Dale Midkiff, a consistently working actor who has for reasons unknown never hit it big, is close to faultless as Louis Creed. The journey Midkiff takes in his character's shoes would be demanding for any actor, and he pulls off every emotion with a gritty honesty and vulnerability that few performers could have played so well. As wife Rachel, Denise Crosby (best-known for TV's "Star Trek: The Next Generation") does an equally fine job, displaying the love she has for the life she has built and the discomfort of a woman who has never been able to accept death or wrap her mind around it. Fred Gwynne is a standout as neighbor Jud Crandall, down-to-earth, wise and conversational in his reading of the sort of guy you'd like to sit on the porch with and shoot the breeze. And, as kids Ellie and Gage, Blaze Berdahl (and twin sister Beau) threatens pushing too hard at times, but handles difficult scenes like a pro, and Miko Hughes, two years old at the time of filming, is downright amazing. Even if his performance is the product of an expert editor, this can still not discount Hughes' naturalism in front of the camera.

A motion picture of loss and regret, "Pet Sematary" imagines the worst in its view of the permanent disintegration of a family. Haunting, sorrowful and reverberatingly eerie, the film is also complemented by the punk-rock flair of The Ramones (who perform the title track over the end credits) and the thoroughly unsettling, gothically enhanced instrumental score by Elliot Goldenthal (2007's "Across the Universe"). That "Pet Sematary" is as creepy as it is without bogging down in genre trappings is a rare miracle in horror circles.
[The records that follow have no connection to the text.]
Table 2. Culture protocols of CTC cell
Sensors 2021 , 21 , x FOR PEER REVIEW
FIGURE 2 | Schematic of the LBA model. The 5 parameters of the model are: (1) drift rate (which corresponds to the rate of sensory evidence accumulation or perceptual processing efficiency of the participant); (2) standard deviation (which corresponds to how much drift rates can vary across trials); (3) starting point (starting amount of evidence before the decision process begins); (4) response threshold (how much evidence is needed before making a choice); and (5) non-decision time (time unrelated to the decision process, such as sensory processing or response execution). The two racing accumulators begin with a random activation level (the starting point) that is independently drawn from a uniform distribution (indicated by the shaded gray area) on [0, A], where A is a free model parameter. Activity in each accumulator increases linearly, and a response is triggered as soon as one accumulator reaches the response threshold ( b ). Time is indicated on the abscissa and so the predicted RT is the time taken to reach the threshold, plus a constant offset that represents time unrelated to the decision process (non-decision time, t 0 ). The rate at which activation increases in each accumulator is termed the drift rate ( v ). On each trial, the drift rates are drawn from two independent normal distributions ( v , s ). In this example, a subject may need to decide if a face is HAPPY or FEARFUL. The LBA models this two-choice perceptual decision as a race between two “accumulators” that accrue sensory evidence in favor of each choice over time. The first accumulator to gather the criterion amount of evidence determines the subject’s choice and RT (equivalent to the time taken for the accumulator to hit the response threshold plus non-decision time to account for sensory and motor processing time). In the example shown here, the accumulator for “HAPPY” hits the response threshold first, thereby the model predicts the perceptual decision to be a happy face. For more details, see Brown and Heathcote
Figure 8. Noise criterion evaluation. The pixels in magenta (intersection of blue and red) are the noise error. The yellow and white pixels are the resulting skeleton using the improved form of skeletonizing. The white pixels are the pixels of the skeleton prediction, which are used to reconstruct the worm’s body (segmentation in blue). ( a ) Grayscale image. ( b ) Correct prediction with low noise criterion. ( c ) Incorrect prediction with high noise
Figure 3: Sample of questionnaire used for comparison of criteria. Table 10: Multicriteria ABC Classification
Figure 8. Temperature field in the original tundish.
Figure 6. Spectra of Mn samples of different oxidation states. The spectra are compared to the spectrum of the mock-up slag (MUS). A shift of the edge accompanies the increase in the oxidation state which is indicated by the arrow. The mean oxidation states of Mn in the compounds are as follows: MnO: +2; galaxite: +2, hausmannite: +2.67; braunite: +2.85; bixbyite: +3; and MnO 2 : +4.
Director Mary Lambert trusts in the universality of her characters, their tightly drawn relationships with each other, and the insurmountable conflicts they face to carry the story forward. It is these things that most resonate—these are what we relate to and can connect with, after all—and the reason why "Pet Sematary" has endured and not been forgotten in the twenty years since its release.